In June, 10 alumni and students from Hong Kong International School (HKIS) and nine high school students from Child Rescue Organization (CRO) in Kranglover, Cambodia joined together to teach English and organize a day camp for children studying at Stronghold Cambodia in Sihanoukville. Throughout the week, students from many different walks of life came together, to serve and empower one another.
This week of service learning is the most recent product of an evolving project that Michael (Mike) Kersten, a high school humanities teacher at HKIS, has seen through its many stages. What now equips students at the Child Rescue Organization with team building and leadership skills found its start at an unlikely source: mango trees.
During Mike’s first year teaching at HKIS, he was assigned to lead a trip planting mango trees in Cambodia. On the trip, his students stayed at posh hotels, spent plenty of time in the pool, and got their hands just dirty enough planting a few mango trees to bank some volunteer hours for their college applications.
The experience didn’t sit well with Mike.
“The cognitive dissonance was too much for me to take,” he said.
Looking to challenge his students world view with an authentic experience and provide helpful work to needy communities along the way, Mike began taking service trips to CRO.
“Working at CRO gives my privileged students the opportunity to get out of their comfort zones long enough to have some pretty honest reflections about the material world they’ve surrounded themselves with, and what the pros and cons of that world are,” Mike said.
Initially, Mike and his students carried out manual labor tasks, installing water tanks and building swing sets. As life improved at the center, the need for these types of tasks reduced, and Mike’s project moved in a different direction.

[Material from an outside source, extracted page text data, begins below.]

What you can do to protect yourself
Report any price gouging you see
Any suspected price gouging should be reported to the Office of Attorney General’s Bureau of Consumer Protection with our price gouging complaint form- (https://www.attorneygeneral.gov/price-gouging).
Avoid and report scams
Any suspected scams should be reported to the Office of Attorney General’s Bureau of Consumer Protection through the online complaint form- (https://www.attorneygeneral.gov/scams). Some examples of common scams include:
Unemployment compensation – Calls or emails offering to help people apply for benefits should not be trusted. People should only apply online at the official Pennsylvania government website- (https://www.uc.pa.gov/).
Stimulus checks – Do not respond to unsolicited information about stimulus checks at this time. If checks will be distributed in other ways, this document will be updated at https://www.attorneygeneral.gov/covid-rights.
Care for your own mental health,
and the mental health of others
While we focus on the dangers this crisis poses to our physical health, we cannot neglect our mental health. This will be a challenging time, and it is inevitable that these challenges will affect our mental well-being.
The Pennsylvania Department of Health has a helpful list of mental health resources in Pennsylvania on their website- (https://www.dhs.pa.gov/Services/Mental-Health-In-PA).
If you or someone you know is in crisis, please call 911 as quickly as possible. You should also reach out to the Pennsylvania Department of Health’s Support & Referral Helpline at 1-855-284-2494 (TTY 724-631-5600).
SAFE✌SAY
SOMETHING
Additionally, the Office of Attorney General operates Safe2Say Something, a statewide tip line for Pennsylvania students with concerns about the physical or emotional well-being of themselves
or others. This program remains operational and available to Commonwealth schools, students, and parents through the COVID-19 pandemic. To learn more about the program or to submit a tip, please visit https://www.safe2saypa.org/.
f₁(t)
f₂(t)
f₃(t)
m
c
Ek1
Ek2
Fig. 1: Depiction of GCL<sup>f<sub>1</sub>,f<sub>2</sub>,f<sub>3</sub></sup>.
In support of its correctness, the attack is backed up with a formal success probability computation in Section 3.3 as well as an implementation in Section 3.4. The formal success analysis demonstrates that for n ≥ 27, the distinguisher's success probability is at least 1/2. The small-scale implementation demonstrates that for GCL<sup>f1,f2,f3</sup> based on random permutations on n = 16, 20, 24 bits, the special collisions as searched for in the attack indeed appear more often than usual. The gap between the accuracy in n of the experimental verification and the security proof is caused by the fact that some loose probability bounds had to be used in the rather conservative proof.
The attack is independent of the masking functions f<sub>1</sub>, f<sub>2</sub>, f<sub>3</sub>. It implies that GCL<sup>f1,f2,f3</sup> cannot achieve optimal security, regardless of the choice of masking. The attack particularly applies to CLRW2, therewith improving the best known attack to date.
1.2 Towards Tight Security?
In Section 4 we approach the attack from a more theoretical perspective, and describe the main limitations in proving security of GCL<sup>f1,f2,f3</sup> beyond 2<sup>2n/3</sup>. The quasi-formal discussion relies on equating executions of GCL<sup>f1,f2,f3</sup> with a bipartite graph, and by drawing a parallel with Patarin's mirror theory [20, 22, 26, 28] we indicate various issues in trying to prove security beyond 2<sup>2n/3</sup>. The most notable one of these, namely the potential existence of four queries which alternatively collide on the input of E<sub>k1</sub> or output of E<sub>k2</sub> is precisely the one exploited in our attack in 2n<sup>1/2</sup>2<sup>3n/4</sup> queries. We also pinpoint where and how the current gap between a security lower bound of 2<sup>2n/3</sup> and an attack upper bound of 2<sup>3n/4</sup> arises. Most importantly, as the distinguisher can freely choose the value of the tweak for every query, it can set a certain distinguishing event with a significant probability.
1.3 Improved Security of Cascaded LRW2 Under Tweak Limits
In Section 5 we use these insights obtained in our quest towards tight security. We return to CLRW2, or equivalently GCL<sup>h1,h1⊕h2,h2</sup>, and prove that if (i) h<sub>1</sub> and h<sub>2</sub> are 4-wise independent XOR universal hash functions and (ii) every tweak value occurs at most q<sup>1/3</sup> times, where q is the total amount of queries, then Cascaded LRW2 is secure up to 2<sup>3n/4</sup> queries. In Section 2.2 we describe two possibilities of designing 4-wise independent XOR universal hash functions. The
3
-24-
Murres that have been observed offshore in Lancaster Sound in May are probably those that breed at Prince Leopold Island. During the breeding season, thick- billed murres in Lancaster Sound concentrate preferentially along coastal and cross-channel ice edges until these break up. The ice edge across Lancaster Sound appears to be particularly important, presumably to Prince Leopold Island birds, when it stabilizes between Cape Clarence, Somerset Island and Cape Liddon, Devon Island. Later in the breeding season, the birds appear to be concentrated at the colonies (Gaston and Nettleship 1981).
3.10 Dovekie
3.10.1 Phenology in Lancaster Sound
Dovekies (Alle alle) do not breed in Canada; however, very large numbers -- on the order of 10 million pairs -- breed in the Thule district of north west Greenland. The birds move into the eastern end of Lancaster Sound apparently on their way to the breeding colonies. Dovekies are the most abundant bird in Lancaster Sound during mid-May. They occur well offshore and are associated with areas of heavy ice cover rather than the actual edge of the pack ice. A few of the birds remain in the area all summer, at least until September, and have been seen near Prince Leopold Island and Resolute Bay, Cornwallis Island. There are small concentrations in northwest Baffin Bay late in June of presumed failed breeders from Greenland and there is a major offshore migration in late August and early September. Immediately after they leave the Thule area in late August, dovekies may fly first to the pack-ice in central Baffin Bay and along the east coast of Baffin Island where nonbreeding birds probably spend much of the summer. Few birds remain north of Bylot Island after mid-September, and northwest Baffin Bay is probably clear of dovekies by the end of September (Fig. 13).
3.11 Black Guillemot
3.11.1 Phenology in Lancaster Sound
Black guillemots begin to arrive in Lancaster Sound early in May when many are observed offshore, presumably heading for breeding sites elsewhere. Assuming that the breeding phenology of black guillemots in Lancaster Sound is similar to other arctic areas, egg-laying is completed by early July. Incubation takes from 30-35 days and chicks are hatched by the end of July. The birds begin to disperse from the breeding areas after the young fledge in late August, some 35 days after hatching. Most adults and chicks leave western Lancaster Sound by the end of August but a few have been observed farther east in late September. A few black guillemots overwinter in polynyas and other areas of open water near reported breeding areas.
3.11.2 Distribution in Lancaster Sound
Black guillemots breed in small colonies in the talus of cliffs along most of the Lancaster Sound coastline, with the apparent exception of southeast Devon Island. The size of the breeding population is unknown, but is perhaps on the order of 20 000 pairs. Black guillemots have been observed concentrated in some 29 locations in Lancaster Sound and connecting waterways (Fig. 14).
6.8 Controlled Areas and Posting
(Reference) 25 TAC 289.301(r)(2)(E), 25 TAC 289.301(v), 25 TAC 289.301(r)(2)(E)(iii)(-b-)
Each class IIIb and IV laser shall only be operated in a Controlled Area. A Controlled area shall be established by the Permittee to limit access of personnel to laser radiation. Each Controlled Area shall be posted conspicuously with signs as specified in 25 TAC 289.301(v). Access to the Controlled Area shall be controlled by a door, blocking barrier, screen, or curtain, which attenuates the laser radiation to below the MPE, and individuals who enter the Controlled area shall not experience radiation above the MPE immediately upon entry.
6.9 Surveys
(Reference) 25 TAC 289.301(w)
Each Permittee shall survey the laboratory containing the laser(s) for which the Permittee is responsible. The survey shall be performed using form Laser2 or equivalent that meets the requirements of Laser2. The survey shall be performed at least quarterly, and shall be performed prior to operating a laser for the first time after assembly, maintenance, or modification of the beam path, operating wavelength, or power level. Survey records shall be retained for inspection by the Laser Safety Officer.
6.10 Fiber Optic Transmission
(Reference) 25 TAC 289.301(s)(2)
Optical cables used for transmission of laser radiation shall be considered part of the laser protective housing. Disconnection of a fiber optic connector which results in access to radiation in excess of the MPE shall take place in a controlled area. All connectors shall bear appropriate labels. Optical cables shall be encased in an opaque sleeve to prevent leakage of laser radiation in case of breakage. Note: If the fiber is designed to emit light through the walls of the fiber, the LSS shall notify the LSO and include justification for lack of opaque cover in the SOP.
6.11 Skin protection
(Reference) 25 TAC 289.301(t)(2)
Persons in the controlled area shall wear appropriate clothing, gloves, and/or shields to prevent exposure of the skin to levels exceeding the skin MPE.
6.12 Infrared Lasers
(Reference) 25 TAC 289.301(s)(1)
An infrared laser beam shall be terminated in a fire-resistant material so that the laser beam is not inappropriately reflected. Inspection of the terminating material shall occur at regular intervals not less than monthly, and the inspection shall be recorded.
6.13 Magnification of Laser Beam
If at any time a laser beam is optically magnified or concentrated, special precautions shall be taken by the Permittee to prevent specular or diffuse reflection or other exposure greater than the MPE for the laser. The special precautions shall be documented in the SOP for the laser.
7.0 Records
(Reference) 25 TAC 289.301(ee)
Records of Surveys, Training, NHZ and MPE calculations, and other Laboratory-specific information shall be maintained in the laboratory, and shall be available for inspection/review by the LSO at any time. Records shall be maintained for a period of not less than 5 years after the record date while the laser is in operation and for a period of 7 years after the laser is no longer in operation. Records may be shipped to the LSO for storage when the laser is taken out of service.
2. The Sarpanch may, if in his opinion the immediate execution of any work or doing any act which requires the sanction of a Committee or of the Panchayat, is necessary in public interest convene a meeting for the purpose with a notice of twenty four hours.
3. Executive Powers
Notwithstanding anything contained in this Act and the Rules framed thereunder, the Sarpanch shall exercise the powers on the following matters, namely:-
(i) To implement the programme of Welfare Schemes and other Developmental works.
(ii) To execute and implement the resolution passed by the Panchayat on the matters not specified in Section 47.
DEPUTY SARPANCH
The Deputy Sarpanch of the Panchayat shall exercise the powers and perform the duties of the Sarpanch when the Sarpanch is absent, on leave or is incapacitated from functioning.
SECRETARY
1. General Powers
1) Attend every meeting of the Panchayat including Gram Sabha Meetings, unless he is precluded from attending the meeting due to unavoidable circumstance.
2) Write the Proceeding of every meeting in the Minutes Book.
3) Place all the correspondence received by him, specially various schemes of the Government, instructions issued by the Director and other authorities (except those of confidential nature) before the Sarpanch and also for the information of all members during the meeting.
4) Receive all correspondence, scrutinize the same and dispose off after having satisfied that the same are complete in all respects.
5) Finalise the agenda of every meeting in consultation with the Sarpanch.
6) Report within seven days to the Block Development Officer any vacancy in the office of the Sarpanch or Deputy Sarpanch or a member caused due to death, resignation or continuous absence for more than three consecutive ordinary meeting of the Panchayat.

Recently, teams of HKIS students have focused on empowering their friends at CRO with leadership skills and team building exercises, encouraging them to think of themselves as capable leaders who can change Cambodia for the better.
“As [CRO] has improved to a standard of living that doesn’t require material elements to improve anymore, our trips have transferred more towards doing team building exercises,” said Mike. “That started when CRO organized groups of students for doing chores. We took those same teams and organized Olympic events to help strengthen their chore team within CRO itself. As that has continued to develop, it has become more and more team building and more and more intentional to the point that we now have older students at the center that we want to encourage not only as leaders of those teams but also as leaders of Cambodia.”
For these older CRO students, leading HKIS students in teaching younger Cambodian children conversational English was the perfect opportunity for empowerment. Each of the nine CRO students proved to be great teachers, and the joy they derived in leading the classroom and organizing activities for Vacation Bible School day camp on a nearby beach the next day was evident in their excited smiles and thorough exhaustion.
CWEF has greatly enjoyed working with Mike and his HKIS students over the last six years. We hope to continue to aid in the logistics of the HKIS service trips, and we look forward to our continued relationship with HKIS as a whole.